▶ _EXERCISE GOAL_:
From the listing that follows, reproduce only the lines from the one holding "250 209 1416" through the one holding "23 111 1017", both included, with no pictures.
── GIVEN DATA ──
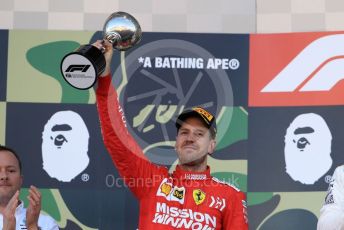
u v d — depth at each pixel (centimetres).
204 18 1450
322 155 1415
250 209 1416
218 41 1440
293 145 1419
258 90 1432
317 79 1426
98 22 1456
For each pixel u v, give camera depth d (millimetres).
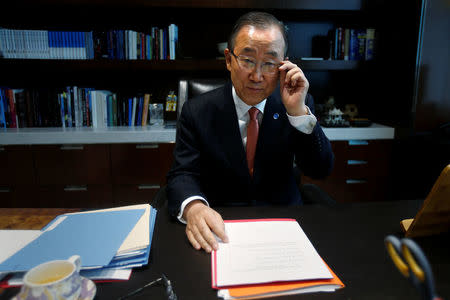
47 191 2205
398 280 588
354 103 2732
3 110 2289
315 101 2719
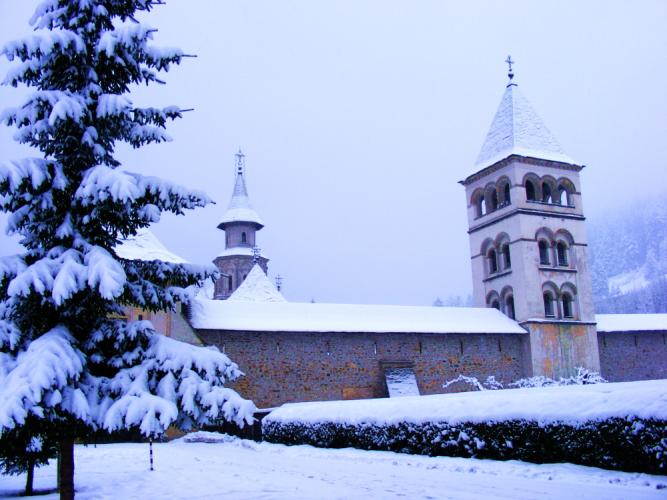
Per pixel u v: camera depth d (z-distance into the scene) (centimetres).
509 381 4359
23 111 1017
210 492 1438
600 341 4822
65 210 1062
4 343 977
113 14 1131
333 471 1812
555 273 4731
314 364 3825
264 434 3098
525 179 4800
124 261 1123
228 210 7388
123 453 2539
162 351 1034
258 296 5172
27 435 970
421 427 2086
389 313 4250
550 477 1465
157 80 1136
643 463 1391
───
▶ _THE ANSWER_:
250 209 1416
218 41 1440
293 145 1419
258 90 1432
317 79 1426
98 22 1456
For each pixel u v, give camera depth d (millimetres).
47 191 2205
398 280 588
354 103 2732
3 110 2289
315 101 2719
Per pixel u v: camera depth d (z-distance into the scene) (centimetres).
509 381 4359
23 111 1017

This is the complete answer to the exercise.